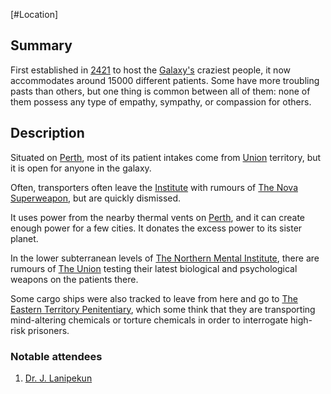 [#Location]

## Summary

First established in [2421](../Notable%20Years/2421.md) to host the [Galaxy's](../Galaxy/Galaxy.md) craziest people, it now accommodates around 15000 different patients. Some have more troubling pasts than others, but one thing is common between all of them: none of them possess any type of empathy, sympathy, or compassion for others.

## Description

Situated on [Perth](../Planets/Perth.md), most of its patient intakes come from [Union](../Factions/The%20Union.md) territory, but it is open for anyone in the galaxy.

Often, transporters often leave the [Institute](The%20Northern%20Mental%20Institute.md) with rumours of [The Nova Superweapon](../Legends/Nova%20Superweapon.md), but are quickly dismissed.

It uses power from the nearby thermal vents on [Perth](../Planets/Perth.md), and it can create enough power for a few cities. It donates the excess power to its sister planet.

In the lower subterranean levels of [The Northern Mental Institute](The%20Northern%20Mental%20Institute.md), there are rumours of [The Union](../Factions/The%20Union.md) testing their latest biological and psychological weapons on the patients there.

Some cargo ships were also tracked to leave from here and go to [The Eastern Territory Penitentiary](The%20Eastern%20Territory%20Penitentiary.md), which some think that they are transporting mind-altering chemicals or torture chemicals in order to interrogate high-risk prisoners.

### Notable attendees

1. [Dr. J. Lanipekun](../Influential%20Persons/Dr.%20J.%20Lanipekun.md)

===============

• **PROBLEM TO SOLVE**
Out of the entries above, write out only the lines between the line holding "Situated on [Perth](../Planets/Perth.md), most" and the line holding "In the lower", inclusive, each exactly as given.

• **REPLY**
Situated on [Perth](../Planets/Perth.md), most of its patient intakes come from [Union](../Factions/The%20Union.md) territory, but it is open for anyone in the galaxy.

Often, transporters often leave the [Institute](The%20Northern%20Mental%20Institute.md) with rumours of [The Nova Superweapon](../Legends/Nova%20Superweapon.md), but are quickly dismissed.

It uses power from the nearby thermal vents on [Perth](../Planets/Perth.md), and it can create enough power for a few cities. It donates the excess power to its sister planet.

In the lower subterranean levels of [The Northern Mental Institute](The%20Northern%20Mental%20Institute.md), there are rumours of [The Union](../Factions/The%20Union.md) testing their latest biological and psychological weapons on the patients there.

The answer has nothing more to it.